Source: Square 10-K Filing/Author Analysis
High competition in all segments is likely to restrict any ability to raise prices and increase margins. The company has a history of losses, with a $212 million loss in 2015. The company also offers its readers for free or for newer chip readers at costs below that what it costs to manufacture them. To put this in perspective, hardware costs were $30 million in 2015 and hardware revenues were less than half of that amount. This inability to raise prices coupled with high hardware costs are likely to restrict margins into the foreseeable future.
Most of Square's other business lines are relatively early stage (venture like) businesses within highly competitive segments. Caviar, shown below is still order of magnitudes smaller than GrubHub (NYSE:GRUB), which recently purchased Seamless and charges customers for each delivery, a major negative in our view. The company also marks up food prices and charges a delivery and service fee compared to GrubHub where there is no markup.
Square Capital also is a relatively small operation currently with major risks. Square Capital is dependent on third parties purchasing receivables and merchant loans, third parties may reduce the amount they are willing to pay for these loans and/or refuse to purchase the loans, which has happened historically.
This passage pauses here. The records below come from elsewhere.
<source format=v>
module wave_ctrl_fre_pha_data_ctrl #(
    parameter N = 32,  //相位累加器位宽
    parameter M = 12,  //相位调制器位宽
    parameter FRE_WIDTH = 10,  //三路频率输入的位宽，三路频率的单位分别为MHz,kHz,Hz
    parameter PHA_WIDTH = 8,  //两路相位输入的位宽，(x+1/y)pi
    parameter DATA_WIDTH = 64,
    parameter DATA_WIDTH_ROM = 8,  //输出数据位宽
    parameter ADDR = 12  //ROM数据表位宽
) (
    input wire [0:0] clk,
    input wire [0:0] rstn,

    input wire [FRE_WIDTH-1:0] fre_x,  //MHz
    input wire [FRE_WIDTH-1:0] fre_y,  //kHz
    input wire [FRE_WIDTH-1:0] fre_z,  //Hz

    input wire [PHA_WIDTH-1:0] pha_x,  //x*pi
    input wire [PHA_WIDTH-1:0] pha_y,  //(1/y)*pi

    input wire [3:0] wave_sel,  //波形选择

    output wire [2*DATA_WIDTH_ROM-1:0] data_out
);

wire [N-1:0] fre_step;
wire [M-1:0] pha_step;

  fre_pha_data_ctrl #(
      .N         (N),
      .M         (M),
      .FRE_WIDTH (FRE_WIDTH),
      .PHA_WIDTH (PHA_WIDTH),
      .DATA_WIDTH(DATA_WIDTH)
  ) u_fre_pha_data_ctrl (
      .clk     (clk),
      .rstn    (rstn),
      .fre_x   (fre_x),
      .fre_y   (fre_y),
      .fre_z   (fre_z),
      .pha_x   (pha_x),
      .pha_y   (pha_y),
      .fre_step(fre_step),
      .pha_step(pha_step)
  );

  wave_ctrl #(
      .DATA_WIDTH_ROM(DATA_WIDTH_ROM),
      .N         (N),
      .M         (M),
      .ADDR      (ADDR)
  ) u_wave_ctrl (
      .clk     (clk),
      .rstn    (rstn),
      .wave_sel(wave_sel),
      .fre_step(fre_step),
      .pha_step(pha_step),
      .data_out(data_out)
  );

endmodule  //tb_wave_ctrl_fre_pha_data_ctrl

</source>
Square also offers limited information on these segments, limiting one's ability to evaluate them thoroughly as investments. All you can gauge is they make up a small portion of current revenue for the business but there is not enough detail to evaluate them as a reason for investing.
The company appears dramatically overvalued relative to other companies offering similar mobile card readers. Square has negative operating margins and has no trailing enterprise value to EBITDA multiple, given its high costs. Analysts project a forward enterprise value to EBITDA multiple for 2016 of over two hundred times. If you are looking to invest in a payments company, why not look to invest in one that already has a feasible business model and margins. If you are looking for a venture capital type investment, then Square provides similar risk but the upside is only 20% in a perfect execution scenario as opposed to greater than 100% for successful venture deals.
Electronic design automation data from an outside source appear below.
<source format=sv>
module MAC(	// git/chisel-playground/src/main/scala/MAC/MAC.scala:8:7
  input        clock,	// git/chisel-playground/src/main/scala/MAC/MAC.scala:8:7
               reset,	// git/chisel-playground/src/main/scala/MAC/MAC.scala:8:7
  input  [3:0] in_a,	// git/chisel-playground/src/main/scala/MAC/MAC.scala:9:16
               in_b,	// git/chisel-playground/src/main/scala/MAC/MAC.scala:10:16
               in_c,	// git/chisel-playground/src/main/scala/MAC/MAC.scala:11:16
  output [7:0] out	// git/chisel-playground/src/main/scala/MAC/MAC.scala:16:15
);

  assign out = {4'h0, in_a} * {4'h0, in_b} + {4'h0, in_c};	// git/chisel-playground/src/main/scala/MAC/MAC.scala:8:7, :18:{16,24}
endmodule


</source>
Their growing stock-based compensation (see below) also makes the premium valuation worse as investors are likely to continue to be diluted. This stock-based compensation increase will continue in order to retain talent and pursue acquisitions, which may or may not be accretive.
Source: Author Analysis
Source: Author Analysis/Company Financials
The major risk to our thesis is Square being acquired. Currently, many smaller technology businesses are being acquired at substantial premiums seemingly out of nowhere, including LinkedIn (NYSE:LNKD) and Outerwall (NASDAQ:OUTR) recently. We see this as unlikely given the commodity-like nature of their product, but it is a possibility.
In conclusion, we feel Square is not an attractive investment opportunity for technology investors. The company faces intense competition within both the micro-merchant segment and will have pricing issues as it moves upstream to acquire midsized and large businesses as customers given interchange fees being more attractive.
The company is very overvalued relative to its peers in terms of trading multiples and stock-based compensation is likely to continue its upward trend diluting investors. Given we see no clear path to profitability, we would suggest passing on shares until a major pullback and this becomes more of a value/distressed investment opportunity.
Disclosure: I/we have no positions in any stocks mentioned, and no plans to initiate any positions within the next 72 hours.
I wrote this article myself, and it expresses my own opinions. I am not receiving compensation for it (other than from Seeking Alpha). I have no business relationship with any company whose stock is mentioned in this article.